13 thoughts on “How to turn off smart quotes in Libre Office Writer

  1. Thanks for these instructions. My problem is that I followed it and it replaced all of the “ ” quotes in my documents with ” ” quotes, which I suppose is the idea. What I’d like to do is keep the “ ” quotes, but get rid of the space that autocorrect just started adding behind the startquote and behind the endquote for inexplicable reasons. I’ve unchecked the two boxes that say “add non breaking space before specific punctuation marks in French text”, but that didn’t help. Do you have any advice?

  2. When I work with a given style but start a paragraph in quotes, the font size changes and I want to punch a hole in my computer screen.

    These word processors are always doing something automatically for you.

    The world needs a WYSIWYG word processor, probably impossible.

  3. In your article straight quotes has been converted to closing curly quotes… Seems this is a problem it is hard to escape from.

  4. While it works for me, it messes up quotations in the French language which are unique to the language. I’m working on the preparation dual language eBooks where basically the first paragraph is in French, and it is immediate followed by the English translation. I would like to get rid of the smart quotes only in English.

  5. A huge THANKS. The curly, directional quotes have been a source of great irritation for me for a long time, to where I considered ditching LibreOffice Writer altogether, not only because i do not like the look of the curly quotes but also because they do not transfer to such essential platforms as Microsoft Notepad and web-based e-mail compose pages.– only the raw code does, or an “unknown character” symbol appears, either of which I then have to go and replace with regular, normal quotes, throughout the document.

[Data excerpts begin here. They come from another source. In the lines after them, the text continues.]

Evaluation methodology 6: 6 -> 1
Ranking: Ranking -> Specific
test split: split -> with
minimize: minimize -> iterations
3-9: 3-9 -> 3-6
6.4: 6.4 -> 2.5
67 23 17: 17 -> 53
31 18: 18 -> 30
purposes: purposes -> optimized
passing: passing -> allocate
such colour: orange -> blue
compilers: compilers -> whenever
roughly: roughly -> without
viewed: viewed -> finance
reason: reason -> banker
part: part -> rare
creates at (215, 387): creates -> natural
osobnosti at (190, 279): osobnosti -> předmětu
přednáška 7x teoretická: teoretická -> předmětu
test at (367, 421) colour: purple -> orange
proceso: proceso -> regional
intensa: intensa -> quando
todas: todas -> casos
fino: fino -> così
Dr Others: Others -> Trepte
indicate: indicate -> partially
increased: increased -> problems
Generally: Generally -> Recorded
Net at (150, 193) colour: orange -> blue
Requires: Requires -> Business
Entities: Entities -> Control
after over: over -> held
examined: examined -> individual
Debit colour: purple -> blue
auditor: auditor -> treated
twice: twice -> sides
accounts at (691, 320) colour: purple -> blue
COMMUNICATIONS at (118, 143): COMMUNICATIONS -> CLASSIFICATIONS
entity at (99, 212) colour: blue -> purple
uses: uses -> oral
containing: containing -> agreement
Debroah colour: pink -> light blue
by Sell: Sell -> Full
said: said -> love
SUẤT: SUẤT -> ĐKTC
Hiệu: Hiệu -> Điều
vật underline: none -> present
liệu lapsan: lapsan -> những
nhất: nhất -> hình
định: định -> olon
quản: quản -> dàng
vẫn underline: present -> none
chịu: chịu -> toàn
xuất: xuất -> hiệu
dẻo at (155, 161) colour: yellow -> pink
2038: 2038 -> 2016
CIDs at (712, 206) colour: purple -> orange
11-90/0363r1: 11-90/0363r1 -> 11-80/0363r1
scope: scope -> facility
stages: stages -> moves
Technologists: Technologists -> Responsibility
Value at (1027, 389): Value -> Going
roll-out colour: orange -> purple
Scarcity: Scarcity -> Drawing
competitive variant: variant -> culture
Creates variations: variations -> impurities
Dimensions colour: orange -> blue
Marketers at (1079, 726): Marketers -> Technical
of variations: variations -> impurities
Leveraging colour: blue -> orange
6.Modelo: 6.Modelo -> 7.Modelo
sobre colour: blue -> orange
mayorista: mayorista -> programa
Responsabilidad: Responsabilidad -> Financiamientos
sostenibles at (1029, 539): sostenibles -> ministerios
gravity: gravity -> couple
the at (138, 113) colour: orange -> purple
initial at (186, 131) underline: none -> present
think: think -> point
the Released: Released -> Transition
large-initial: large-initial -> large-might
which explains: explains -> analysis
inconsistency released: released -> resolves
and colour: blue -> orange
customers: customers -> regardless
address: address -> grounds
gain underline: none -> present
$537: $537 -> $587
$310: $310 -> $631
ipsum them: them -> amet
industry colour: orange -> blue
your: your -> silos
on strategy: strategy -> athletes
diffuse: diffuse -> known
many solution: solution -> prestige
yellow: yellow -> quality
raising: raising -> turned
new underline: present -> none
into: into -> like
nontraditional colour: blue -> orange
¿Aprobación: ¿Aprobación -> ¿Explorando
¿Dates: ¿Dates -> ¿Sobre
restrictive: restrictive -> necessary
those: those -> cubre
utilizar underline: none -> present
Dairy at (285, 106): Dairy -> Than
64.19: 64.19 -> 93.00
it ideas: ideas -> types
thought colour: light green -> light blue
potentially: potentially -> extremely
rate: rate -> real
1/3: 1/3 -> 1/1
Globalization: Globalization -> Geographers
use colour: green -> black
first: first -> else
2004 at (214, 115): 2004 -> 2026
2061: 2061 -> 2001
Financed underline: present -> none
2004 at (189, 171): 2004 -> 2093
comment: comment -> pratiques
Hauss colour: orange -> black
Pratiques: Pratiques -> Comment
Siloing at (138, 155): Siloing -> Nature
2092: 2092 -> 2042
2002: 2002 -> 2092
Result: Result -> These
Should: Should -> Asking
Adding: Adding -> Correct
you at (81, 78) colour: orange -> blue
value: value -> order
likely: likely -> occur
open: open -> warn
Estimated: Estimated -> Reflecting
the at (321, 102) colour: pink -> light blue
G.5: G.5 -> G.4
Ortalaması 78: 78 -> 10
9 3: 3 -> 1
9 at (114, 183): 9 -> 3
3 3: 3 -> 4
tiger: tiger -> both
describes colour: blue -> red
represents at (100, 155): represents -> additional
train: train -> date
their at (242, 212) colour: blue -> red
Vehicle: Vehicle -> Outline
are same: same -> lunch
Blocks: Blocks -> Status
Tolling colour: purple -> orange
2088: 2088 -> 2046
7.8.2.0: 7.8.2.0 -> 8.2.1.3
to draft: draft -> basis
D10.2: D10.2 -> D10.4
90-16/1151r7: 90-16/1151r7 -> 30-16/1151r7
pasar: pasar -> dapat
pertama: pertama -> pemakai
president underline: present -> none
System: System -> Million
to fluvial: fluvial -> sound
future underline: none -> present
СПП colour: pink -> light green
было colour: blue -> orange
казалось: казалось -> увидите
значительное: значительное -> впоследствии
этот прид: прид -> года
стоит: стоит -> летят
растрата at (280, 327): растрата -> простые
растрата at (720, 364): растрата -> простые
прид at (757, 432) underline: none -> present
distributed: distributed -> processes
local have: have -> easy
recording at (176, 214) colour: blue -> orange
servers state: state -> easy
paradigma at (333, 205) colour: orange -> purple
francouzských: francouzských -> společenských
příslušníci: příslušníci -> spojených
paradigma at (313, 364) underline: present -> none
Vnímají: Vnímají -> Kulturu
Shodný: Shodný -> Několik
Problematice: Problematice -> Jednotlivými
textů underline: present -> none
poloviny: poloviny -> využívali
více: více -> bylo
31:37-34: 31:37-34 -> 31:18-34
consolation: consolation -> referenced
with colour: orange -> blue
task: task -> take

  6. I have the same problem, only more broadly. *Every* application is taking the input “don’t” and turning it into “don´t” — even the Bourne shell. I went into .XCompose and fixed a lot of stupid errors, like typing “Kim’s” and getting “Kimś”, while keeping “fiancée”, the common English word, from typing “fianc’ee”, and “Española” a local town here in the US, from typing “Espa~nola”. Iḿ (see?) using the US international with dead keys keyboard, what i’ve been using for years, and only in this new Linux installation do I have this problem (kubuntu 22 LastStabileRelease). Someone built smart quoting into the system and that is an abomination for people, like me, who write source code in ASCII. Please, I just want Kate and LibreOffice and Chromium and Emacs and especially Bash to work again. The change was implemented by someone at a time, by a person who coded it. If I knew how they coded it, I could uncode it, or comment the offending lines out, or override them with a dot file in my home dir. But I keep digging in the /usr/share/X11 and not finding where they put it. People as early as version 18 were saying this was a bug and the answer was to go back to the standard US keyboard, without the dead keys, but that would mean giving up all the French and Spanish words I use, and here in New Mexico, the native language is called Spanglish, and you need your eñes and your accents, eg, José, and your common French English words like café, blasé/blasée, fiancé/fiancée, résumé, naïf/naïve. More importantly, you have to be able to type fluently, and not be searching for unicode numbers, but just type it in, 10-finger style, at 60+ words/min.

    • That sounds very frustrating. I haven’t worked with dead keys or key-mapping much, so I don’t have anything helpful to suggest other than to file a bug report with Kubuntu. Perhaps someone there can connect you with the person who made the change that screwed up your keyboard and they can fix it or tell you how to reconfigure it.

  7. I’m having a same-but-different problem. I don’t want to turn off curly quotes for my book narrative, but I’m including copious amounts of JavaScript code which means about half my quotes are straight and half are curly. I’m finding this to be a bit of a nightmare. Any suggestions?